Club Med Michès Playa Esmeralda: This newest edition to Club Med’s resort collection will be an eco-friendly environment with four separate “villages” for new employees to manage. In an email to The Borgen Project, Club Med stated it will hire more than 440 Dominicans and help lead vocational training for approximately 1,000 locals to extend the resort’s positive impact. It opens in November 2019.

Dreams Resorts and Spas in El Macao: AMResorts, a subsidiary of the American-owned Apple Leisure Group, will have 500 rooms for the staff to manage. Bars, pools and a litany of eateries will require service sector employees as well. It opens in 2020.

A Vacation for Two

The development of new resorts is mutually beneficial for both the U.S. and the Dominican Republic. The island nation’s tourism is highly dependent on American visitors, who formed 33.85 percent of guests in 2013. The Dominican Embassy reported that individual tourists spent $1,055 on average in the same year. Americans received a pleasant vacation in exchange for growth in the Dominican Republic.

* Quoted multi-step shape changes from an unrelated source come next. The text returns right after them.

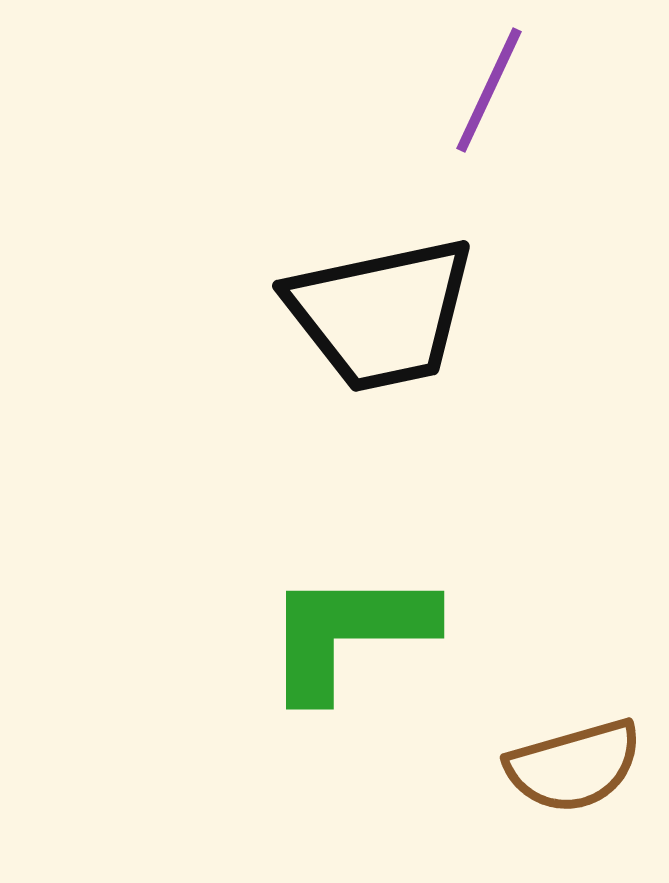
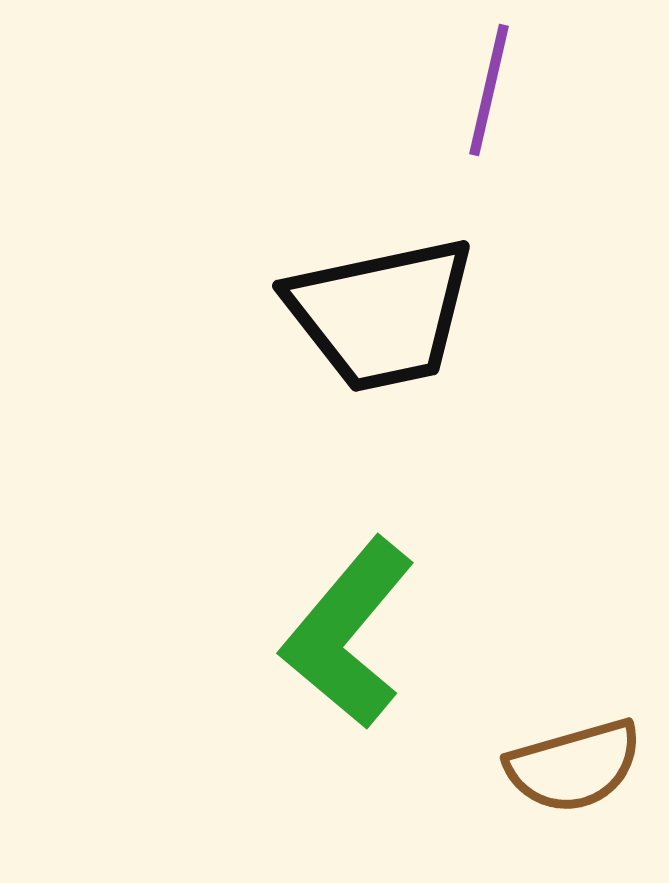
purple line: rotated 12 degrees counterclockwise
green L-shape: rotated 50 degrees counterclockwise
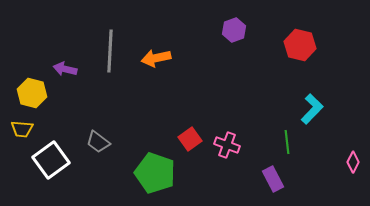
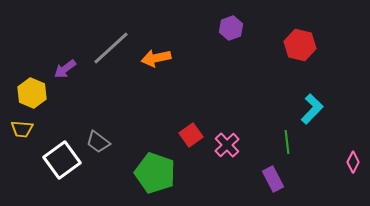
purple hexagon: moved 3 px left, 2 px up
gray line: moved 1 px right, 3 px up; rotated 45 degrees clockwise
purple arrow: rotated 50 degrees counterclockwise
yellow hexagon: rotated 8 degrees clockwise
red square: moved 1 px right, 4 px up
pink cross: rotated 25 degrees clockwise
white square: moved 11 px right
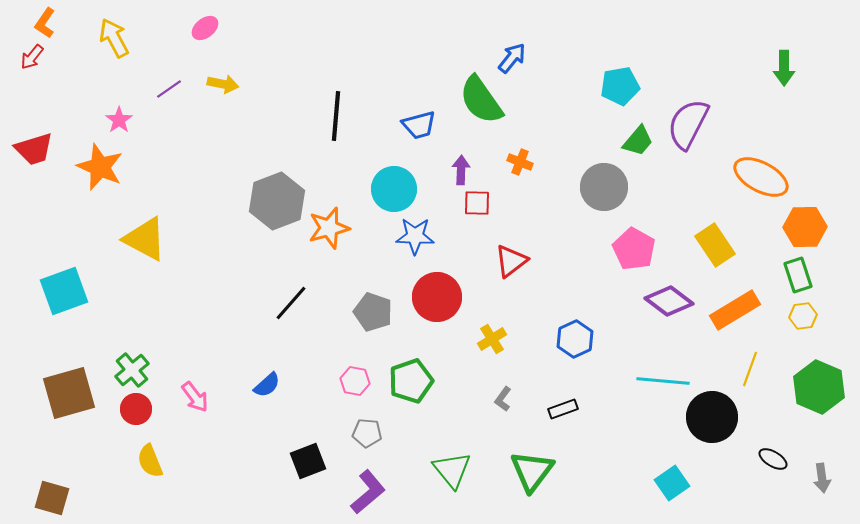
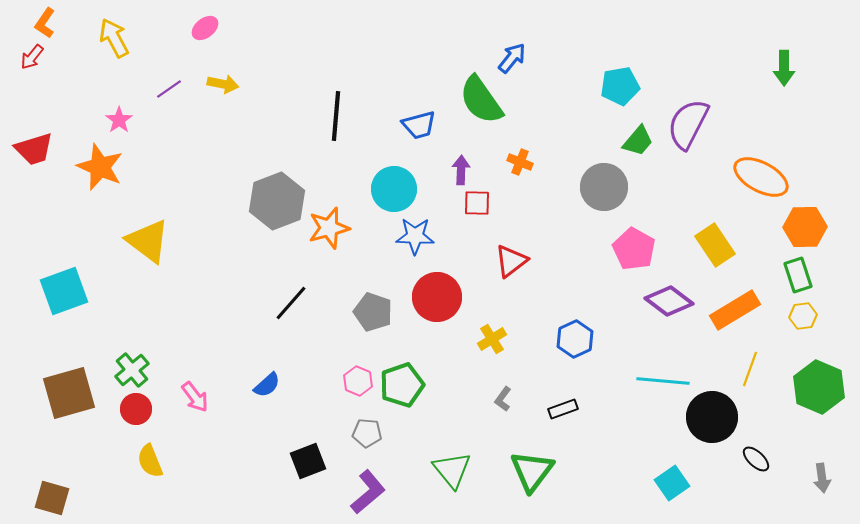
yellow triangle at (145, 239): moved 3 px right, 2 px down; rotated 9 degrees clockwise
pink hexagon at (355, 381): moved 3 px right; rotated 12 degrees clockwise
green pentagon at (411, 381): moved 9 px left, 4 px down
black ellipse at (773, 459): moved 17 px left; rotated 12 degrees clockwise
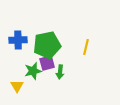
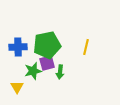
blue cross: moved 7 px down
yellow triangle: moved 1 px down
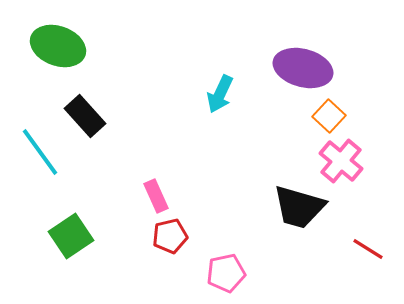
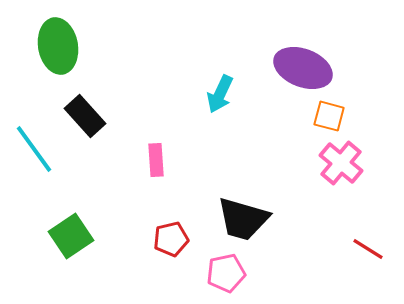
green ellipse: rotated 60 degrees clockwise
purple ellipse: rotated 6 degrees clockwise
orange square: rotated 28 degrees counterclockwise
cyan line: moved 6 px left, 3 px up
pink cross: moved 2 px down
pink rectangle: moved 36 px up; rotated 20 degrees clockwise
black trapezoid: moved 56 px left, 12 px down
red pentagon: moved 1 px right, 3 px down
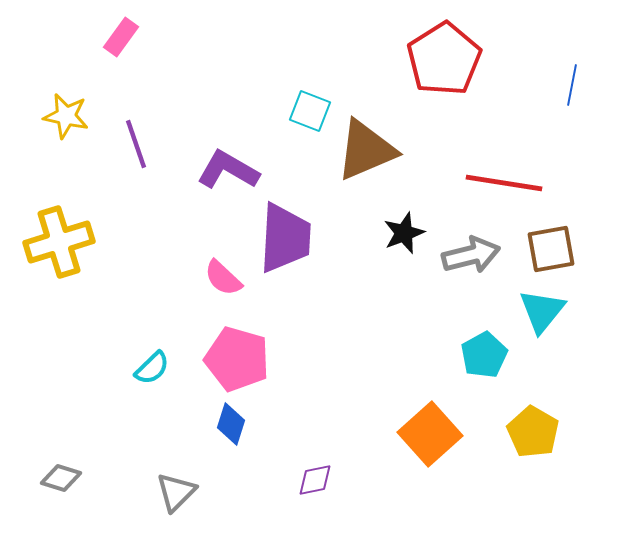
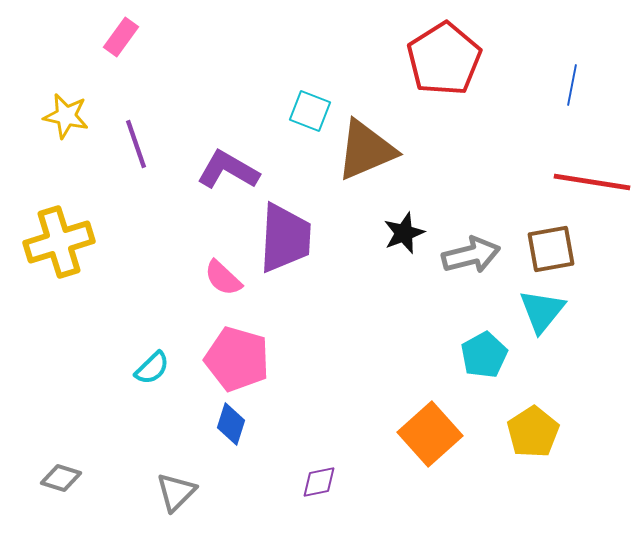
red line: moved 88 px right, 1 px up
yellow pentagon: rotated 9 degrees clockwise
purple diamond: moved 4 px right, 2 px down
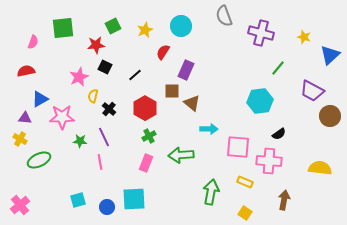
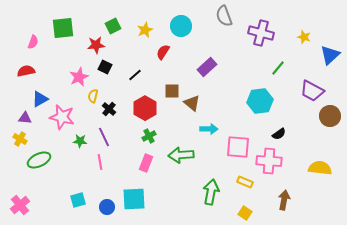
purple rectangle at (186, 70): moved 21 px right, 3 px up; rotated 24 degrees clockwise
pink star at (62, 117): rotated 15 degrees clockwise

Two of the above resorts are branded by American companies as well. Their earnings not only benefit the Dominican economy but also benefit the American economy. Resort companies are part of a larger exchange where 53 percent of 2017 Dominican trade was with the U.S.. The Canadian Trade Commissioner Service found that the Dominican Republic imported 42 percent of its goods from the U.S. in the same year.

Unfortunately, the four new resorts will not solve all of the Dominican Republic’s problems. Poverty remains high at 30.5 percent, although it has dropped from 41.2 percent in 2013. However, new resorts contribute to this decrease by providing employment opportunities in one of the nation’s most lucrative sectors.